The CMJA was an official Observer at the Commonwealth Ministerial Meeting on Gender in Beijing 1995 which met to consider and approve the Commonwealth Plan of Action, produced by an expert group set up following the Cyprus Heads of Government meeting in 1993. Together with other Commonwealth Professional Associations under the auspices of the Organisation of Commonwealth Associations, the CMJA participated in a workshop which identified the Plan of Action as an example of the sort of Commonwealth programme on which CPA’s could base their collaborative efforts and activities vis a vis intergovernmental organisations, with the view to streamlining objectives and therefore among other things secure project funding.

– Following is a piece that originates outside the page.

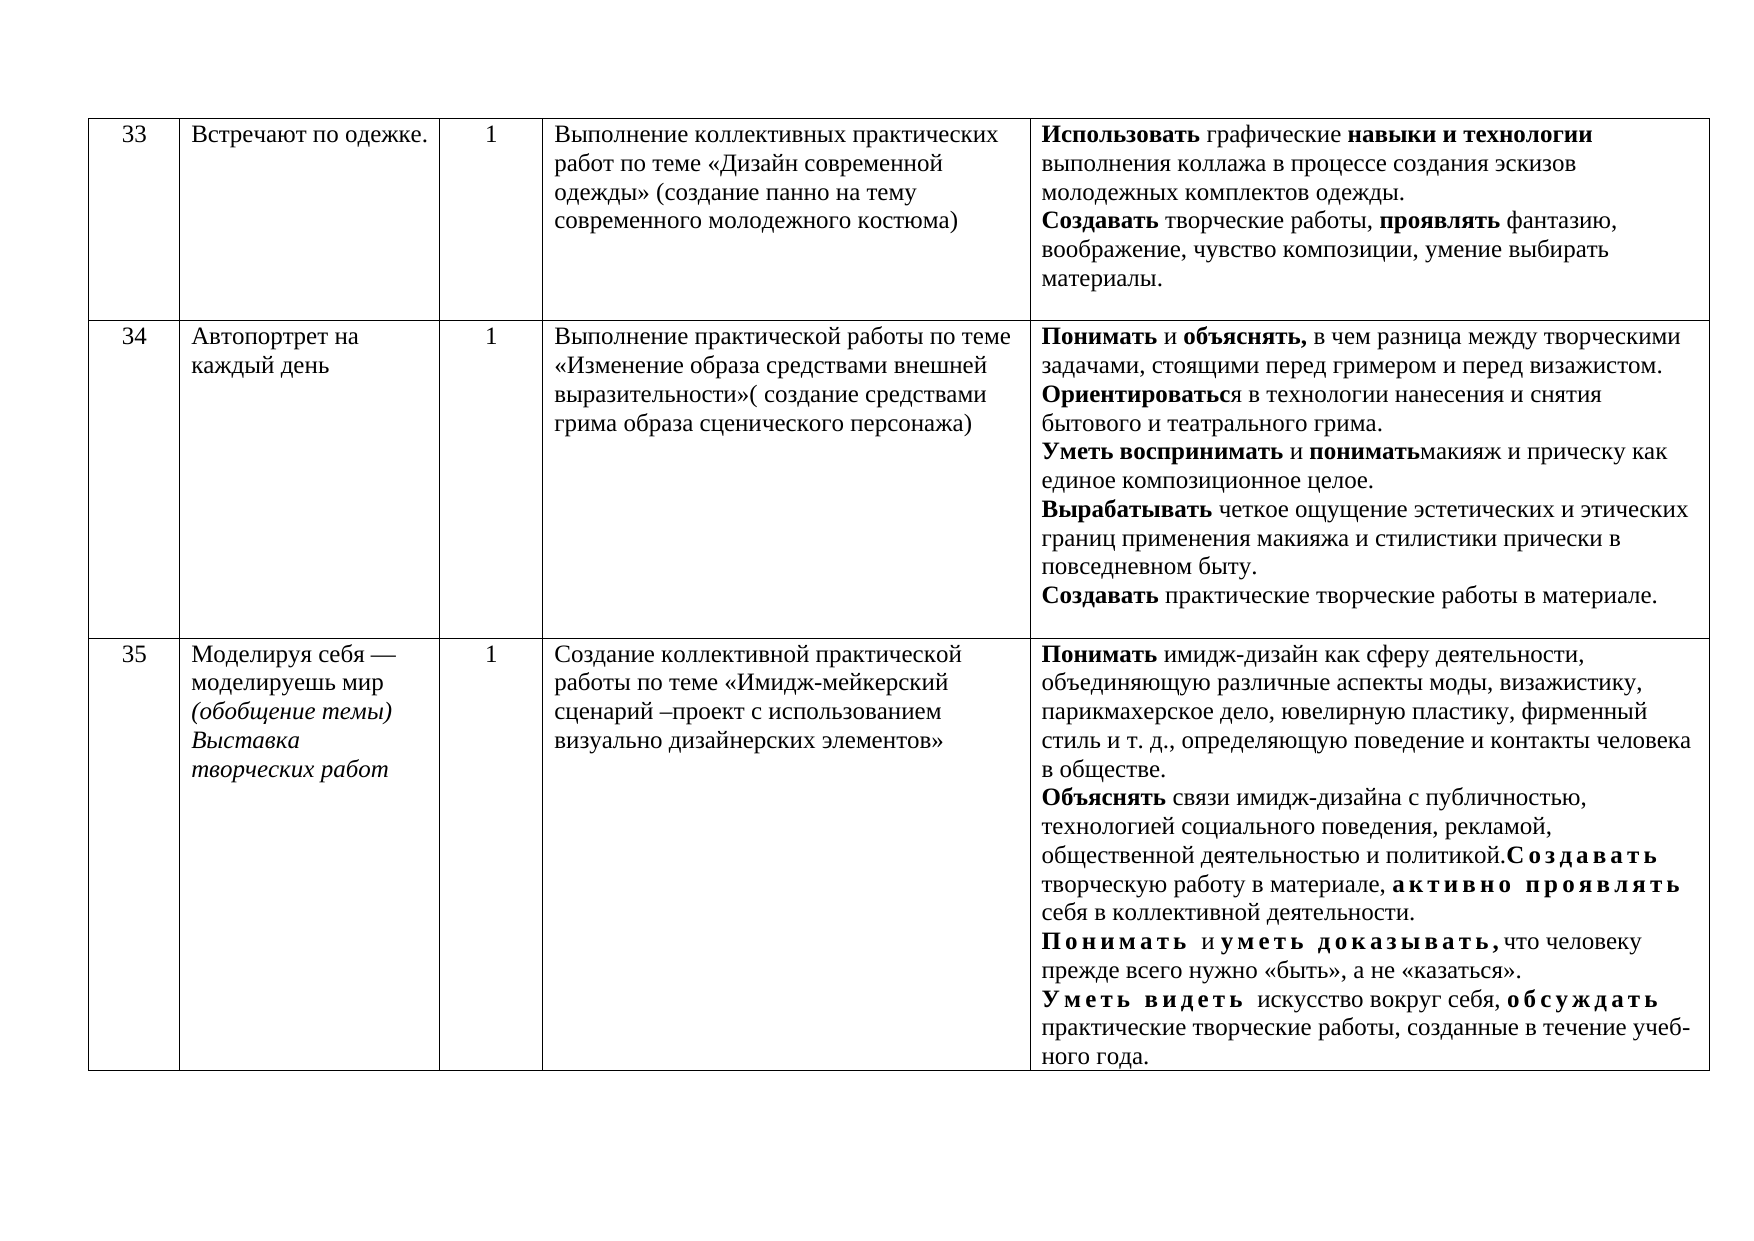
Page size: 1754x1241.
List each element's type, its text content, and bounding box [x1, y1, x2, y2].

The CMJA is working closely with other non-governmental organisations, academic institutions, intergovernmental organisations and national judicial bodies on gender issues. It participated in the formulation of the Commonwealth Secretariat’s Gender and Equality Plan of Action agreed by Commonwealth Women’s Affairs Ministers in 2004. It also participated in the Gender and Human Rights Expert Group convened by the Commonwealth Secretariat in January 2004. In conjunction with the Commonwealth Lawyers’ Association (CLA), the Legal and Constitutional Affairs Division of the Commonwealth Secretariat (LCAD), as it was then called, it ran a workshop in Fiji and produced the Tanoa Recommendations  Together with the CLA and the LCAD it launched a Gender and Human Rights Toolkit in March 2005 which was updated in May 2013 for use by paralegals, lawyers and judicial officers in the Commonwealth. I

The third objective of the Gender Section is to convene meetings of judicial officers and to facilitate the exchange of information among them and to discuss common problems. In practice the composition of participation at the judicial colloquia so far held have been that of an almost equal number of women and men judicial officers. The view being taken is that gender bias exists among women and men, and that raising gender awareness is desirable generally. In other words it is a matter of overall judicial education. The CMJA incorporates gender bias as a regular topic for discussion groups in its education programmes across the Commonwealth. Specifically the seminars help to identify gender bias in court and in the attitudes of those concerned with the court, namely magistrates and judges, counsel and court administrators. Since 1999, the CMJA has run a number of Gender Section Conferences in conjunction with the Caribbean Regional Conferences in order to raise awareness of gender issues. These have take place in St Lucia (1999), The Bahamas (2000) and Barbados (2001) Bermuda (2007). A Gender Day forum also took place during the Jubilee Conference 2002 and Gender Section Meetings have been held regularly in the wings of the CMJA’s Conferences in Turks and Caicos (2009), Brighton (2010), Kuala Lumpur (2011) Munyonyo, Uganda (2012),Jersey (2013), Livingstone (2014) and Wellington (2015), Georgetown, Guyana (2016), Dar Es Salaam (2017), Brisbane (2018), Port Moresby, Papua New Guinea (2019) and virtually (2021).